People with genotype 4 don’t need to take the dasabuvir component of Viekira Pak. In a recent trial of treatment-naive people with genotype 4 who did not have cirrhosis, 100 percent were cured if they took Viekira Pak (minus dasabuvir) with ribavirin and 91 percent were cured if they did not take ribavirin.

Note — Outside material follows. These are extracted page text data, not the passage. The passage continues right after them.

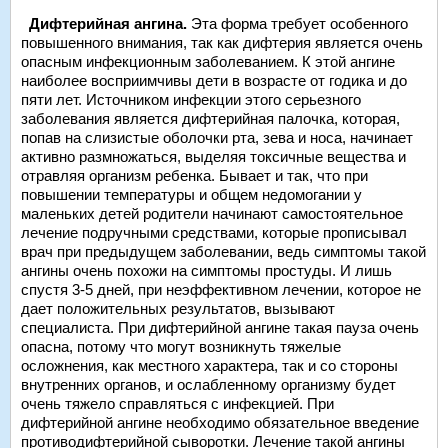
Дифтерийная ангина.
Эта форма требует особенного
повышенного внимания, так как дифтерия является очень
опасным инфекционным заболеванием. К этой ангине
наиболее восприимчивы дети в возрасте от годика и до
пяти лет. Источником инфекции этого серьезного
заболевания является дифтерийная палочка, которая,
попав на слизистые оболочки рта, зева и носа, начинает
активно размножаться, выделяя токсичные вещества и
отравляя организм ребенка. Бывает и так, что при
повышении температуры и общем недомогании у
маленьких детей родители начинают самостоятельное
лечение подручными средствами, которые прописывал
врач при предыдущем заболевании, ведь симптомы такой
ангины очень похожи на симптомы простуды. И лишь
спустя 3-5 дней, при неэффективном лечении, которое не
дает положительных результатов, вызывают
специалиста. При дифтерийной ангине такая пауза очень
опасна, потому что могут возникнуть тяжелые
осложнения, как местного характера, так и со стороны
внутренних органов, и ослабленному организму будет
очень тяжело справляться с инфекцией. При
дифтерийной ангине необходимо обязательное введение
противодифтерийной сыворотки. Лечение такой ангины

Taking Viekira Pak with HIV meds can be more complicated than with Harvoni. It is not recommended to pair the regimen with Sustiva (efavirenz), Norvir (ritonavir)–boosted Reyataz (atazanavir), Kaletra (lopinavir/ritonavir) or Edurant (rilpivirine).

Sovaldi (sofosbuvir)  
(Gilead)
For those with genotype 2, a Sovaldi and ribavirin regimen is recommended for 12 weeks, or 16 weeks if they have cirrhosis. Genotype 2s with little or no fibrosis have a greater than 90 percent chance of a cure. In a recent small trial, treatment-experienced people with cirrhosis had an 87 percent cure rate after 16 weeks of treatment and 100 percent after 24 weeks. If they also took interferon and were treated for 12 weeks, the cure rate was 94 percent.

Genotype 3 is considered the most difficult to treat. Currently, 24 weeks of Sovaldi and ribavirin is the recommended regimen, although this will likely change if daclatasvir is approved. Those being treated for the first time have about a 92 to 94 percent chance of a cure, while those who failed a previous hep C regimen have a success rate in the 80 percent range, and people who have cirrhosis have only about a 60 percent cure rate.

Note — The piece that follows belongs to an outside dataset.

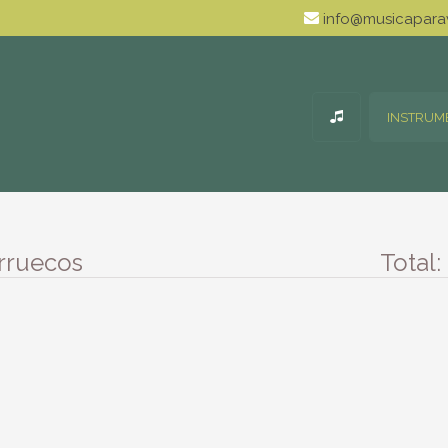
info@musicaparav
INSTRUM
rruecos
Total:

Sovaldi is considered safe to use with most HIV medications.

Olysio (simeprevir)  
(Janssen)
Olysio is not approved for use among people with HIV, although it may be prescribed off-label. There are numerous HIV medications that aren’t considered a safe pairing with the hep C therapy, although finding a good combination is certainly feasible.

Daclatasvir  
(Bristol-Myers Squibb)
Daclatasvir was recently approved for use in combination with Sovaldi to treat genotype 3 of hep C. In a major clinical trial of 12 weeks of the regimen given to people with genotype 3, including those with cirrhosis, 86 percent of those who had been treated before were cured, as were 90 percent of those treated for the first time.

Daclatasvir has minimal identified interactions with HIV medications.

The following is awaiting FDA approval (as of press time):

Grazoprevir/Elbasvir  
(Merck)
This fixed-dose combo tablet will likely be approved to treat genotypes 1, 4 and 6 toward the end of 2015. In recent trials, participants with these genotypes had a 92 percent to 100 percent cure rate after 12 weeks of treatment, unless they had cirrhosis, in which case 89 percent were cured (except among those coinfected with HIV who had cirrhosis, in which case 100 percent were cured).

Grazoprevir/elbasvir is not recommended to be taken with Sustiva, Kaletra, or Norvir–boosted Prezista (darunavir) or Reyataz.

Editor’s note: This article has been updated.